Justice Antonin Scalia took on the administration’s argument that insurance premiums will skyrocket if healthy people aren’t paying into the system. He said the same argument could be made for the decision to not purchase a car.
“If people don’t buy cars, the price that those who do buy cars pay will have to be higher,” he said. “So you could say in order to bring the price down, you are hurting these other people by not buying a car.”
The justices also posed rigorous questions to Paul Clement and Michael Carvin, attorneys for the National Federation of Independent Businesses and 26 states, probing for answers to why they say the government can’t require Americans to buy coverage ahead of time to pay for their own health care.
The challengers to the Affordable Care Act say the government is forcing healthy Americans who may want to buy only catastrophic insurance or no insurance at all to help shoulder the burden of health care costs for those who are older and sicker.
The administration says the act does not force anyone into the health care market. Instead, administration officials say, they are just making sure people pay for the health care that they eventually will need.
“When you are born, and you don’t have insurance, and you will in fact get sick, and you will in fact impose costs, have you perhaps involuntarily — perhaps simply because you are a human being — entered this particular market?” Justice Stephen Breyer asked Mr. Carvin.
“If being born is entering the market, then I can’t think of a more plenary power Congress can have, because that literally means they can regulate every human activity from cradle to grave,” Mr. Carvin replied.
Drawing a comparison between mandating insurance and inoculations, Justice Breyer asked Mr. Clement whether Congress could require Americans to get inoculated against a plague sweeping the country.
“If it turned out there was some terrible epidemic sweeping the United States … you’d say that federal government doesn’t have the power to get people inoculated, to require them to be inoculated?” Justice Breyer asked, to which Mr.
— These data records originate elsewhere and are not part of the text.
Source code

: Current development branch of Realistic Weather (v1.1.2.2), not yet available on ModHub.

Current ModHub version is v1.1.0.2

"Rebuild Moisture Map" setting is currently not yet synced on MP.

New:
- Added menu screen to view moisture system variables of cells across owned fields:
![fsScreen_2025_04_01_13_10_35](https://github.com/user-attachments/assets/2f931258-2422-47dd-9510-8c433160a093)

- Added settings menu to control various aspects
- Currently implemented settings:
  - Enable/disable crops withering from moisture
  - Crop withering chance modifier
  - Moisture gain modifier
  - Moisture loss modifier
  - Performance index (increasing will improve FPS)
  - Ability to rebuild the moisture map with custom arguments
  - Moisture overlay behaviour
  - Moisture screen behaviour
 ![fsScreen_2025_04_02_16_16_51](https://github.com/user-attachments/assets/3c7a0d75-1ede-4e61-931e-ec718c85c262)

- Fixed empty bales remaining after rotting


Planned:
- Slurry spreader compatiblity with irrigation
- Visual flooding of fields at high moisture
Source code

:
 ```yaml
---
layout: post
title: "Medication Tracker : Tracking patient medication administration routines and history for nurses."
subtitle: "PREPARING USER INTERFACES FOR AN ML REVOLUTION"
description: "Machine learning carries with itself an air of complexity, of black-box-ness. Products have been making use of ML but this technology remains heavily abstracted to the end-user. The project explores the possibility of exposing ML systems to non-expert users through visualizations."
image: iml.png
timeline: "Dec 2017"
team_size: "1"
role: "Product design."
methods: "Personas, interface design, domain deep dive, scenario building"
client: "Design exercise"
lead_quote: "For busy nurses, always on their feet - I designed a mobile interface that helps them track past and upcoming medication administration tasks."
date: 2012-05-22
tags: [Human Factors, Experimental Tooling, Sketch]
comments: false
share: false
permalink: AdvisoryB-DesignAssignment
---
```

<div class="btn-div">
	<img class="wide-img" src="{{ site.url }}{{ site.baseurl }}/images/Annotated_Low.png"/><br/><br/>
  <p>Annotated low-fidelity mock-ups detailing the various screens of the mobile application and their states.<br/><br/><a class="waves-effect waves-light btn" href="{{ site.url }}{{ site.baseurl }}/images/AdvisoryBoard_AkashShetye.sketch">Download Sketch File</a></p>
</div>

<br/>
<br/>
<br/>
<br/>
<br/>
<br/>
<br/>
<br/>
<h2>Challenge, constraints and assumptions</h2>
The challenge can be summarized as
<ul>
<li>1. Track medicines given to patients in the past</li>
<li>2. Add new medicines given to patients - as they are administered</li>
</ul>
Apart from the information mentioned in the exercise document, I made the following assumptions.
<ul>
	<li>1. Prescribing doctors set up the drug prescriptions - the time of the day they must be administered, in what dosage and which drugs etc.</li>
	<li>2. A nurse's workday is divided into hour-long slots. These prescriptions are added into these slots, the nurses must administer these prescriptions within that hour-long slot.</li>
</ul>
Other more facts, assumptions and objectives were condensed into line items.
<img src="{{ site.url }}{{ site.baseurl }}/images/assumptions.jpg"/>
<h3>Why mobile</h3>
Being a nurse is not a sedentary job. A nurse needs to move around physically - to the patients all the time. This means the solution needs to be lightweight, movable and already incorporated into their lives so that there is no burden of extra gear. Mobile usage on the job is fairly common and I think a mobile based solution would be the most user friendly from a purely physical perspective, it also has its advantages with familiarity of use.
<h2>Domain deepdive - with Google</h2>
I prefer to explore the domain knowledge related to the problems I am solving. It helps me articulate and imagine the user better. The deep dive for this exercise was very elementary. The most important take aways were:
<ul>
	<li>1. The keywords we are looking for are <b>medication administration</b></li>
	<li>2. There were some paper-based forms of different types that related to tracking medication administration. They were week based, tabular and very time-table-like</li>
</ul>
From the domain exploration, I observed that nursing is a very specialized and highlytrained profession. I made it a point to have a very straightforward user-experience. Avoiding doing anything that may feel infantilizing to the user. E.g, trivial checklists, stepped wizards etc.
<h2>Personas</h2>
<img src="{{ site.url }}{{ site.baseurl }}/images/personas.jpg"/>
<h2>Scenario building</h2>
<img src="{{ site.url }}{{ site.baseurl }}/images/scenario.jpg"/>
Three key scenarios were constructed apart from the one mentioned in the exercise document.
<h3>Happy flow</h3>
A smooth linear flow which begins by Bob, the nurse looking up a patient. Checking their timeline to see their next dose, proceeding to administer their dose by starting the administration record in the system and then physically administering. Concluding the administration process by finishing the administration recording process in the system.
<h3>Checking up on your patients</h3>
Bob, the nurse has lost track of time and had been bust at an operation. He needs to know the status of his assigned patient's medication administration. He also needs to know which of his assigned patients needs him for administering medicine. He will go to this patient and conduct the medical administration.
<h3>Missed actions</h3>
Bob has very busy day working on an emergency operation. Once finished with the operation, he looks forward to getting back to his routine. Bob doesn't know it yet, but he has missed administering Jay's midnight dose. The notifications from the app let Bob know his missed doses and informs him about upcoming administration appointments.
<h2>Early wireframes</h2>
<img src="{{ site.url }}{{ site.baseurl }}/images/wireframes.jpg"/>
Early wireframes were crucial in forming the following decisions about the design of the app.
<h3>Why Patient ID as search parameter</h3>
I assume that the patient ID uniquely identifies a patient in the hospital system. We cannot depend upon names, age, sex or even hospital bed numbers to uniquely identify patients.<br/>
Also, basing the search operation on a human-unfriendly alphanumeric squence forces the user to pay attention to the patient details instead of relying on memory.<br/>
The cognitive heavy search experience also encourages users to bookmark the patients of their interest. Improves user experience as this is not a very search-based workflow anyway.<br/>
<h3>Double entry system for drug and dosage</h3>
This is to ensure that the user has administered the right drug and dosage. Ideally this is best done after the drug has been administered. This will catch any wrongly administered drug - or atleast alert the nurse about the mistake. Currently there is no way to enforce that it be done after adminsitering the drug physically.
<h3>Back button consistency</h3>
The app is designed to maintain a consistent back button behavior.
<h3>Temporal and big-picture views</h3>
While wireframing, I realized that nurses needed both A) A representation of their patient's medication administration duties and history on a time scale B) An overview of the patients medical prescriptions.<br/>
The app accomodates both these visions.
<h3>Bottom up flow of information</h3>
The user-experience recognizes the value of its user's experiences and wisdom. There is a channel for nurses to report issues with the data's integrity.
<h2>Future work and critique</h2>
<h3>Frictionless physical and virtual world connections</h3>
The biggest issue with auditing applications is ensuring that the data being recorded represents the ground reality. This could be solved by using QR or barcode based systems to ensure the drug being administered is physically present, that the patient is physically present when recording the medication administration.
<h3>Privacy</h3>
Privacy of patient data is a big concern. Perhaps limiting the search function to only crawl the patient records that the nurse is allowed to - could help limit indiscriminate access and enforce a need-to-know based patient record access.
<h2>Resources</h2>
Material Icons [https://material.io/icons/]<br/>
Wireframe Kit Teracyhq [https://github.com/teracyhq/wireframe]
Clement responded no, saying the commerce clause doesn’t give the government that authority.
Some of the more conservative judges expressed discomfort with the idea that Americans should be required to purchase insurance plans, saying that some will never need all of the benefits that plans must offer under the law.
“You’re requiring people who are never going to need pediatric services or maternity services to participate in that market,” Chief Justice Roberts said.
But Justice Sonia Sotomayor pointed out that the government requires accident insurance in order to drive a car even though most people never get into accidents.
“The vast majority of people have never gotten into an accident where they have injured others, yet we pay for it dutifully every year on the possibility that at some point we might get into that accident,” she said.